_Source text_
>>

# questions



## jcarpenter (Apr 13, 2011)

Coming down on Wednesday and staying the weekend for a wedding. Haven't fished much in the Myrtle area, so got a few questions.

Other than the long a s s walk to the jetty at Huntington, where are some other decent areas to surf fish? Is Huntington better now than Myrtle's park for just general surf fishing?

How about surf fishing in Myrtle's city limits?

Last one, is anyone on here fishing there this week? Would love to get up with someone that has a little more surf experience. You will get the joy out of me trying out a cast net for the first time...lol


----------



## Flytyingguy1 (Sep 8, 2009)

There is 60 mile of beaches on the grand strand.
Where in myrtle you staying? 
I'm fishing behind the Holiday Inn since Sept 14th & will be fishing that area until Nov15th
I have caught at least 100 fish from the surf.
Blues,Whiting, weakfish , pompanos ,6 Stingrays up to 50lbs,
Shark , Spanish mackral & lizard fish.
All fish caught on finger mullet fillet but the Spanish caught on a kastmaster 
I'm usealy down there just about everyday.
Not bragging but I get more fish being I haven't seen anyone out cast me on the beach.
11' rod a good 100 plus yards using 30lb braid.


----------



## BigRig (Aug 14, 2012)

what tide is best to fish Holiday Inn in SS?


----------



## Gary Carrier (Oct 11, 2012)

Just curious, can stingrays be eaten?


----------



## NC KingFisher (Nov 20, 2011)

Gary Carrier said:


> Just curious, can stingrays be eaten?


Yeah, i eat em right into the cooler then right onto my shark rig for bait


----------



## surfmom (Nov 3, 2012)

people do eat them supposedly taste like scallops but a more rubbery texture. This is what I have heard but never tried it myself. The stingers on them scere me


----------



## Gary Carrier (Oct 11, 2012)

Flytyingguy1 said:


> There is 60 mile of beaches on the grand strand.
> Where in myrtle you staying?
> I'm fishing behind the Holiday Inn since Sept 14th & will be fishing that area until Nov15th
> I have caught at least 100 fish from the surf.
> ...


Nice info. I would like to know. Evidently there are different theories for surf fishing. I guess it depends on what type of fish you are after. Could someone enlighten me on this? I have read elsewhere that a lot of times the fish are waiting just beyond the first breaker. I have also read you can fish the suds. In other words heaving it a hundred yards versus behind the first breaker is contradictory. Fishrxdr reports using big heavers while also catching more than he could count in 3 days of fishing 10-11 to 10-14.


----------



## Flytyingguy1 (Sep 8, 2009)

I like fishing with a 2oz weight the lighter the better for me anyway.
People say the sinkers don't hold if the tide is rough.
I find the frog tongue sinkers to work the best as far as holding bottom.i feel you have a better advantage if you can get out there.

<<

_Records_
>>

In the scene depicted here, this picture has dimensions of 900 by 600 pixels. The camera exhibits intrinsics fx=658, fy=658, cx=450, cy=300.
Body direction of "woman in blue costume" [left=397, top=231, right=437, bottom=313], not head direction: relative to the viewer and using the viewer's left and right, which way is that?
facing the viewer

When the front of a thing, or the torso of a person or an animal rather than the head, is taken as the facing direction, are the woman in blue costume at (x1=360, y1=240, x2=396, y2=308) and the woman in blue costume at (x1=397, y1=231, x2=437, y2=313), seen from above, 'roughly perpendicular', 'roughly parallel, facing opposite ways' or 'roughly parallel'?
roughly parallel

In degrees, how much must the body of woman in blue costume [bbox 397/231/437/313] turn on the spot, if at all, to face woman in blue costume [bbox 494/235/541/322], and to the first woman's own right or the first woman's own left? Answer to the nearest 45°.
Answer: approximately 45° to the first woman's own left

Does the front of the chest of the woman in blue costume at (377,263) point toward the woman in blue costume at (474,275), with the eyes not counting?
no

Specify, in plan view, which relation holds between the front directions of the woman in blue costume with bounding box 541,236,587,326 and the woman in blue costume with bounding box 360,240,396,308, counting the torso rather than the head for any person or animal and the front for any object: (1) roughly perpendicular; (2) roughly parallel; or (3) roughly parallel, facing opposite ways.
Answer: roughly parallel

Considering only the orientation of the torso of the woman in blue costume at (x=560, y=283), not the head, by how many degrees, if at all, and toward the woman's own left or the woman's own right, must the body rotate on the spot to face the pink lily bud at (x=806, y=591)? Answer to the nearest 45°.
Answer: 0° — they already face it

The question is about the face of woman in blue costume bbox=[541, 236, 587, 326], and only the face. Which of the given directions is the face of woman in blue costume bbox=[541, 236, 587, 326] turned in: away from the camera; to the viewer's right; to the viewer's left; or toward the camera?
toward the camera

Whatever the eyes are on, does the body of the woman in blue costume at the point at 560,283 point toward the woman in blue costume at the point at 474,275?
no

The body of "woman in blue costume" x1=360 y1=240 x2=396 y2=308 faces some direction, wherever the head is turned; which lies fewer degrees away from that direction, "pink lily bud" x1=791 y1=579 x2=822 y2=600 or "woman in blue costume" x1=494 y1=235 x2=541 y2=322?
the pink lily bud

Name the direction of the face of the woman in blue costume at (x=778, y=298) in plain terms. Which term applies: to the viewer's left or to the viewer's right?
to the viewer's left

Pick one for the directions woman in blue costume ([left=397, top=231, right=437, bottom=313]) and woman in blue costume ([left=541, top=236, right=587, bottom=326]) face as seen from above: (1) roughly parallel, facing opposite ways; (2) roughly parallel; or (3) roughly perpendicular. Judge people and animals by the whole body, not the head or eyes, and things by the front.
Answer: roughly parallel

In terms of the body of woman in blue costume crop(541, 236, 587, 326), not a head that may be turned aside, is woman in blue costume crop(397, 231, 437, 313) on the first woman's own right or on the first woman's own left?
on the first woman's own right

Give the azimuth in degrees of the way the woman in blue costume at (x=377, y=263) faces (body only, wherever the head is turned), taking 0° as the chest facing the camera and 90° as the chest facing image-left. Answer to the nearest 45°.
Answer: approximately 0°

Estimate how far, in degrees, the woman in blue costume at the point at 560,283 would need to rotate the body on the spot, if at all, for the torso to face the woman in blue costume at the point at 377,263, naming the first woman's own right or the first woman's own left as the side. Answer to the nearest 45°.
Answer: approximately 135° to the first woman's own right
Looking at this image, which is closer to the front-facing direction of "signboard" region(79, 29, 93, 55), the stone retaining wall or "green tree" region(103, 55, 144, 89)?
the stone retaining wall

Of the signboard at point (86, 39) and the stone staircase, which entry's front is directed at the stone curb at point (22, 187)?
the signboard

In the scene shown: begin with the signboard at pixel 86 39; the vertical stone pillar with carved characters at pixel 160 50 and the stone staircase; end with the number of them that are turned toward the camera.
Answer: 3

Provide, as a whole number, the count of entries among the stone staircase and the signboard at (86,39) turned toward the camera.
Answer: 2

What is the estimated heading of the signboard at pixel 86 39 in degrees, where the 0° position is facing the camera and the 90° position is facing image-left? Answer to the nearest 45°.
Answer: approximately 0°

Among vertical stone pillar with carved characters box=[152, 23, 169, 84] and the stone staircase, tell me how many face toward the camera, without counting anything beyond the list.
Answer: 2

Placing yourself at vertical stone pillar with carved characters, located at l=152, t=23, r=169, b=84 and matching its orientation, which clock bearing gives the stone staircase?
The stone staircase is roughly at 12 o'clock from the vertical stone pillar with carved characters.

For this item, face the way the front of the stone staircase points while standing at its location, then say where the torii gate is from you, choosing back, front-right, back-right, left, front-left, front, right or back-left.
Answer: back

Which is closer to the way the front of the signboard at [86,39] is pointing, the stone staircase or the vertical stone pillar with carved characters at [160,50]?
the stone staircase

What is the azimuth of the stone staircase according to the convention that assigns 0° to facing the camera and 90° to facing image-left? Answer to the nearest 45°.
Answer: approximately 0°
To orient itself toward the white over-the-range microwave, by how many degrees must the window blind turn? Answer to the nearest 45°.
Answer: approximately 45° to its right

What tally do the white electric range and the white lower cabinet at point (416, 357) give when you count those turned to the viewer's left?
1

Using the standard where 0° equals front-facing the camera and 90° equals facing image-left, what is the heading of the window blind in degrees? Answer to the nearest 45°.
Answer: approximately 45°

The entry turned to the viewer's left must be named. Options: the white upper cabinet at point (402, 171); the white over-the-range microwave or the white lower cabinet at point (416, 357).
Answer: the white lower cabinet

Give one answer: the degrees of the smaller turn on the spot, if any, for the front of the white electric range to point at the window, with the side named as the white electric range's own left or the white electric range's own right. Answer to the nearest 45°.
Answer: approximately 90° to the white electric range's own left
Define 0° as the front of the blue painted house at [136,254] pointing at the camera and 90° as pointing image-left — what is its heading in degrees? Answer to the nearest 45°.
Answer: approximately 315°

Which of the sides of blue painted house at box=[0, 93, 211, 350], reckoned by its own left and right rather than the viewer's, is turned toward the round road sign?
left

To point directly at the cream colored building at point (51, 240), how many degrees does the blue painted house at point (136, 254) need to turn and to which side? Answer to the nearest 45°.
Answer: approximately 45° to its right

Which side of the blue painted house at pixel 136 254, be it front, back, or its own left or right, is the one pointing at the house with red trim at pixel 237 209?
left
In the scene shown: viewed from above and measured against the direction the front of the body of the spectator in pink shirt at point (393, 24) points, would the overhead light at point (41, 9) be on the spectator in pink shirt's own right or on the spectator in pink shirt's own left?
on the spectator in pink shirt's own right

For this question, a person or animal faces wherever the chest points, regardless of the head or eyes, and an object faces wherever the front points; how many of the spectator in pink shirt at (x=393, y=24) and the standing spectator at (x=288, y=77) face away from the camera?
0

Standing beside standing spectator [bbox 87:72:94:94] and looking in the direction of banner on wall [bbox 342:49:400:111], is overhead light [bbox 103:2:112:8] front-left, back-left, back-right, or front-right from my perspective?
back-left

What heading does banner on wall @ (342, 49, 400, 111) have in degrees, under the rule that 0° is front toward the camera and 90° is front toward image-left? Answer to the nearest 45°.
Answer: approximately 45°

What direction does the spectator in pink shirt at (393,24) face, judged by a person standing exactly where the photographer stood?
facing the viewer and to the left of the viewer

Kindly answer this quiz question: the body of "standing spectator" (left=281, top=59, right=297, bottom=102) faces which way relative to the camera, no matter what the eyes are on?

<<

_Assigned task_
Please repeat everything in the surf fishing thread from "Nice info. I" down to "10-11 to 10-14.", word for word.

_Response below_
Nice info. I would like to know. Evidently there are different theories for surf fishing. I guess it depends on what type of fish you are after. Could someone enlighten me on this? I have read elsewhere that a lot of times the fish are waiting just beyond the first breaker. I have also read you can fish the suds. In other words heaving it a hundred yards versus behind the first breaker is contradictory. Fishrxdr reports using big heavers while also catching more than he could count in 3 days of fishing 10-11 to 10-14.